November 7th is World Digital Preservation Day, an annual event held on the first Thursday of November. WDPD highlights the challenges and opportunities posed by the ever-increasing quantity of digital media. This year’s theme is “At-Risk Digital Materials” and you can follow the cherished annual tradition (since, well, 2017) on Twitter (#WDPD19) and lots of other social media sites. (For one highlight, check out the “Smells Like Digital Preservation” a la Nirvana video – you won’t be disappointed.)
(Cartoon courtesy of Digital Preservation Coalition)
One of the ongoing digital preservation challenges going into 2020 is how best to support local history organizations and community-led archives, which typically have limited resources to put toward preserving their digital media. There’s a growing community of researchers, practitioners, and collaborators interested in the notion of community-driven or participatory digital archives. In a participatory approach, community organizations generate digital records that, in most cases, will never end up in a formal archival institution. With adequate guidance and support around digital archives infrastructure and workflows, small-scale records producers can maintain control over their records and media.
Community-led projects such as those launched by the Marian Cheek Jackson Center for Saving and Making History, whose mission is to “honor, renew, and build community in the historic Northside and Pine Knolls neighborhoods of Chapel Hill, NC,” have resulted in tools and infrastructure (in this case, recording equipment and documentary production training) for community members to document their neighborhood histories and preserve the resulting digital stories. The Center recently developed a unique program called “Soundwalk of Northside,” in which a documentary filmmaker-in-residence, Alex Stephens, interviewed over a dozen residents and helped produce a walking audio tour of the Northside neighborhood that visitors can hear on CD or online. The goal of the project was not only to encourage neighbors and guests to get to know the landscape and history of the neighborhood but to help make these stories visible and accessible to everyone. To ensure that these valuable digital histories were preserved in alignment with good practice, the Center partnered with the Southern Oral History Program to develop in-house infrastructure and archival workflows for managing the collection of recordings.
This collaboration between a public institution and a small community history group is just one example of how digital preservation outreach can provide useful support to public history projects by sharing resources and ideas, all the while ensuring that the organization itself continues to drive its documentation projects and remains grounded in its community-building mission. For community history organizations like the Jackson Center, the challenge of digital preservation benefits from participatory and community-driven strategies that invite everyone to document, create, and preserve their own digital stories.

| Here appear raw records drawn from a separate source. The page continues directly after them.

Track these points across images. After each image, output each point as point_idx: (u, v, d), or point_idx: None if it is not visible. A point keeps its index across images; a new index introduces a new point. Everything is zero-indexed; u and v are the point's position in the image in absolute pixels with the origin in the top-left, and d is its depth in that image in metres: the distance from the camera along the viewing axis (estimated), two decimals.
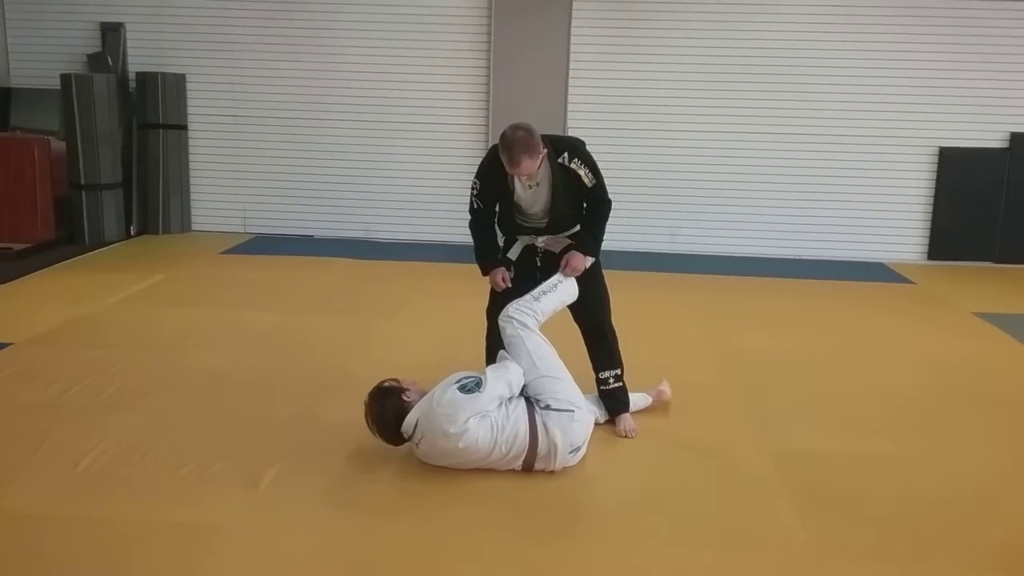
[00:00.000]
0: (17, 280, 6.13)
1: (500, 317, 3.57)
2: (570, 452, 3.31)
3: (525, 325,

#WDPD19 has inspired more than a few creative approaches to advocacy. From videos to blogs to binary 1/0 cookies (nice!), organizations from around the world are highlighting the need to maintain our digital cultural heritage. A common theme is that while we cannot save everything, the digital media we value most are worth attending to.
Of all the #WDPD19 highlights, this sugary homage to game preservation & emulation really takes the cake (yup, that’s a cake, complete with buttercream frosting – courtesy @ktaines):
Clearly, there are a few good bakers in our midst.